Recessive Ocular Phenotypes from Murine ENU Mutagenesis
Stockton, David W.   
Baylor College of Medicine, Houston, TX, United States

There has never been a large-scale effort to identify recessive mouse alleles for ocular disease even though much of human monogenic eye disease is recessively inherited. For example, greater than 49% of monogenic human retinal disease loci are recessive, while less than one third are dominant, 15% X-linked, and 4% mitochondrial. The critical importance of animal models at this point in time is underscored by the recent successes with gene therapy using a natural RPE65 deficient animal model for Leber Congenital Amaurosis. Having multiple alleles with variable penetrance and/or modes of inheritance will also be indispensable for dissecting the more common ophthalmic diseases with multifactorial genetic and environmental causes.
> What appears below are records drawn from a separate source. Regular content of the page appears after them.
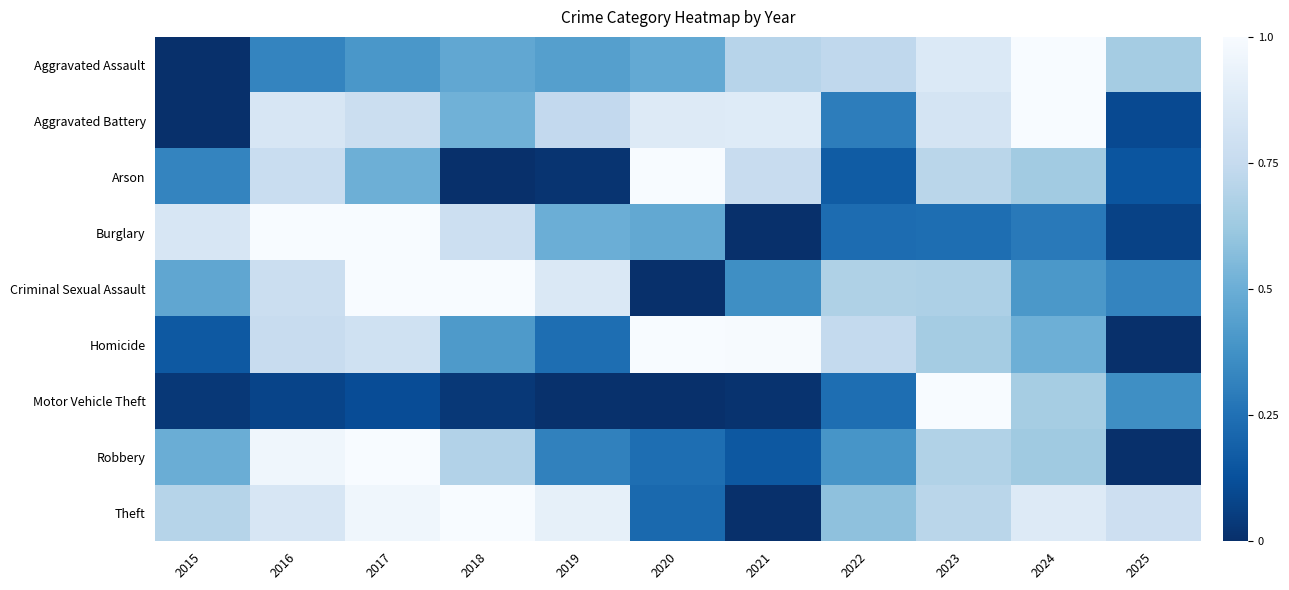

Reading right to left, what are all the values shown in this chart?

Aggravated Assault: 2025=0.6	2024=1.0	2023=0.9	2022=0.7	2021=0.7	2020=0.5	2019=0.4	2018=0.5	2017=0.4	2016=0.3	2015=0.0
Aggravated Battery: 2025=0.1	2024=1.0	2023=0.8	2022=0.3	2021=0.9	2020=0.9	2019=0.7	2018=0.5	2017=0.8	2016=0.8	2015=0.0
Arson: 2025=0.1	2024=0.6	2023=0.7	2022=0.2	2021=0.8	2020=1.0	2019=0.0	2018=0.0	2017=0.5	2016=0.8	2015=0.3
Burglary: 2025=0.1	2024=0.3	2023=0.2	2022=0.2	2021=0.0	2020=0.5	2019=0.5	2018=0.8	2017=1.0	2016=1.0	2015=0.8
Criminal Sexual Assault: 2025=0.3	2024=0.4	2023=0.7	2022=0.7	2021=0.4	2020=0.0	2019=0.9	2018=1.0	2017=1.0	2016=0.8	2015=0.5
Homicide: 2025=0.0	2024=0.5	2023=0.6	2022=0.7	2021=1.0	2020=1.0	2019=0.2	2018=0.4	2017=0.8	2016=0.8	2015=0.2
Motor Vehicle Theft: 2025=0.4	2024=0.6	2023=1.0	2022=0.2	2021=0.0	2020=0.0	2019=0.0	2018=0.0	2017=0.1	2016=0.1	2015=0.0
Robbery: 2025=0.0	2024=0.6	2023=0.7	2022=0.4	2021=0.2	2020=0.2	2019=0.3	2018=0.7	2017=1.0	2016=1.0	2015=0.5
Theft: 2025=0.8	2024=0.9	2023=0.7	2022=0.6	2021=0.0	2020=0.2	2019=0.9	2018=1.0	2017=1.0	2016=0.8	2015=0.7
Additionally, understanding the genetic bases of human eye disease holds the truest promise for prevention, treatment, and rehabilitation. Through the use of genome wide mouse mutagenesis and phenotype-driven approaches, both new models of known genes and novel genes can be identified. If in loci previously mutated, the point mutations induced by N-ethyI-N-nitrosourea (ENU) will provide new alleles to improve our understanding of the genotype-phenotype relationship as well as genomes for gene therapy trials that are otherwise un-manipulated. If in a novel locus, the mutation will expand the repertoire of candidate genes and/or model animals for eye disease. The Texas Medical Center Mouse Mutagenesis Center for Developmental Defects is currently generating a large number of mutant mice that undergo a number of phenotypic screens but none for ophthalmologic abnormalities. The mutagenesis center also has an infrastructure established to report phenotypic information prior to publication and provide mutant animals for the research community through the Internet. This proposal aims to add ophthalmologic screening for recessive eye phenotypes for the mutant mice already being generated. Abnormal phenotypes will be documented, made available to the vision research community, selected phenotypes will be genetically mapped, and have their mutations identified. Layering recessive ophthalmic phenotype identification and the means to map and identify the mutations onto the existing system will leverage the animals already being produced to accelerate eye research by providing new eye disease model animals for further study by the scientific community.